I come from a far away land where spectacular castles used to grace the sand. I come from a place where knowledge and prosperity used to flow like the Tigris. I come from the place where one of the greatest ancient civilizations, on earth used to live. This far away land has been destroyed by war and poverty but I believe it still exists.

I believe that the war in Iraq will end.

My family is from the town of Kirkuk, a city in Northern Iraq. My family history dates back to the Ottoman Empire, where Kirkuk has been a part of my family longer than it has been a piece of Iraq.

I was born in Kuwait months before the first Gulf War. After the Iraqi Invasion in August 1990 my parents and I fled the country and were never able to return. We immigrated from and to many countries until 1999 when we settled in the United States.

I have never had the chance to go back to Iraq or Kirkuk but I believe that one day, I will.

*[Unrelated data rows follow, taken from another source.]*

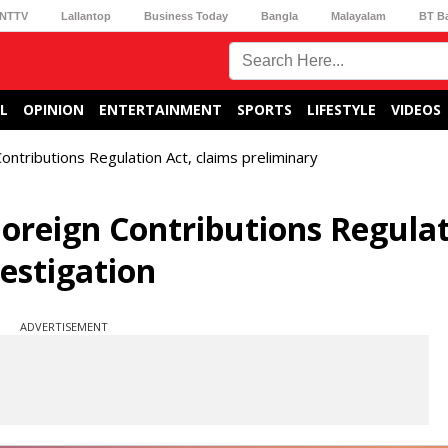
NTTV
Lallantop
Business Today
Bangla
Malayalam
BT B
L
OPINION
ENTERTAINMENT
SPORTS
LIFESTYLE
VIDEOS
ontributions Regulation Act, claims preliminary
Foreign Contributions Regula
vestigation
ADVERTISEMENT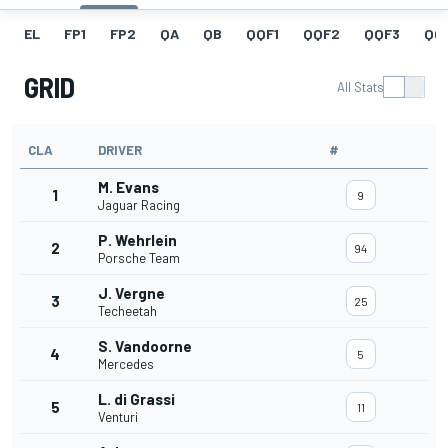
EL
FP1
FP2
QA
QB
QQF1
QQF2
QQF3
QQ
GRID
All Stats
CLA
DRIVER
#
M. Evans
1
9
Jaguar Racing
P. Wehrlein
2
94
Porsche Team
J. Vergne
3
25
Techeetah
S. Vandoorne
4
5
Mercedes
L. di Grassi
5
11
Venturi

Kirkuk lives in my imagination; I have never been there and I can only piece together the few stories I heard as a child. The stories about my great grandfather and how he was a great and honorable judge and the stories about my family’s history about how the empire expanded south and my family migrated with it. The imaginary Kirkuk in my head is a marvelous combination of those stories and I believe that one day I will go back.

Iraq has been blessed and cursed with the second largest world supply of black gold.
A once beautiful and prosperous country has been war stricken for decades by Saddam Hussein who dreamt of world domination. The people of Iraq were driven to the edge of poverty and lived through hell on earth. From torture chambers to mass genocide fear ruled for more than 30 years.

Then, in March of 2003 at the start of the second gulf war, what had looked like a glimmer of hope for a peaceful future instead turned into a seven-year power struggle over one of the world’s largest natural resources. Mankind’s greed and desire for more materialistic things has created more genocide. Where the innocent casualties aren’t taken into consideration because they are just numbers just statistics in the game of war.

I believe that one day this war will end, and that the people of Iraq will have a democratically elected leader.

Although Iraq has been blown into a million pieces and the remains of the Babylon city have been destroyed, I believe that one day I will go back to see the beautiful date trees and find what remains of my family history.

One day I will return to the place that I call home, the place that I have never been; the place that I only dream exists. You may think that I am naïve for believing that this war will ever end, but this is what I believe.